Most platforms require at least 1,000 to 2,000 closed-won and closed-lost records before the model produces reliable predictions. Salesforce Einstein, for example, requires 1,000 leads and 120 conversions in the past 180 days for a custom model. Early-stage teams without enough conversion history should start with rules-based scoring and layer predictive on top once data accumulates.
Can I use predictive lead scoring without a CRM?
Most predictive scoring tools require a CRM to pull conversion outcomes from. A few platforms like Clay and Pecan can read from data warehouses, spreadsheets, or marketing automation tools, but the model still needs historical outcome data to train against.
Does predictive lead scoring work for ABM?
Yes, particularly with account-level platforms like 6sense, Demandbase, and ZoomInfo. These tools score entire accounts based on buying committee signals, intent, and engagement, rather than individual leads. For ABM motions, account-level predictive scoring typically outperforms lead-level scoring because B2B buying decisions are made by committees, not individuals.
What's the difference between predictive lead scoring and AI lead scoring?
The terms are largely used interchangeably. Predictive lead scoring traditionally refers to machine learning models that forecast conversion likelihood. AI lead scoring sometimes implies continuous model updates and more dynamic learning. Most modern platforms market themselves as both.
How long does it take to implement predictive lead scoring?

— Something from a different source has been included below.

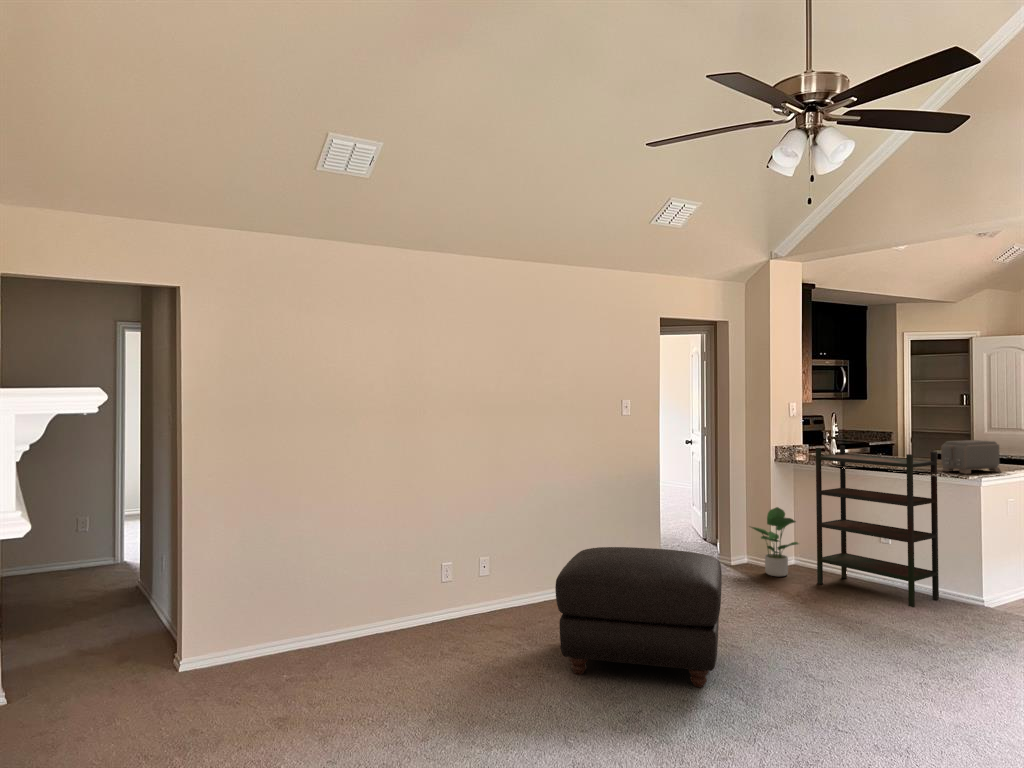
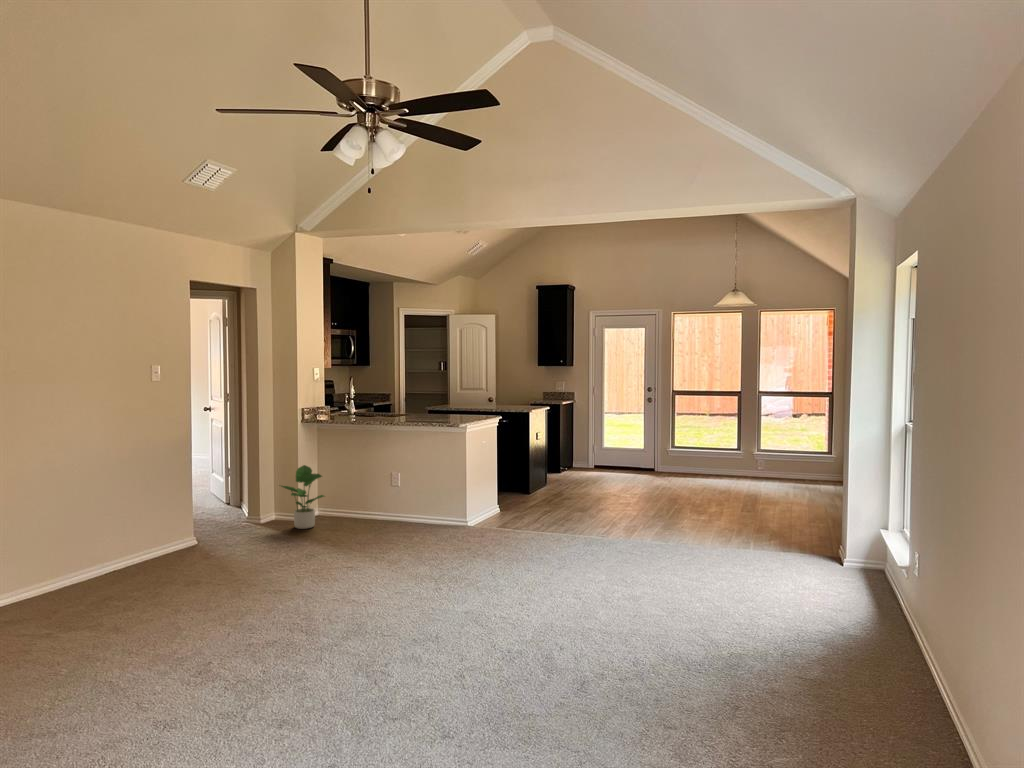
toaster: present [941,440,1001,474] -> none [437,397,478,424]
bookshelf: present [816,446,939,607] -> none [340,406,436,536]
ottoman: present [555,547,722,687] -> none [96,513,276,656]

Implementation timelines vary by platform. Native scoring inside HubSpot, Salesforce, or Apollo can be running in days. Dedicated predictive platforms like 6sense or Demandbase typically take 4 to 12 weeks for full implementation, including data integration, model training, and team enablement. Plan for additional time to build sales team trust in the scores before tying them to routing rules or quotas.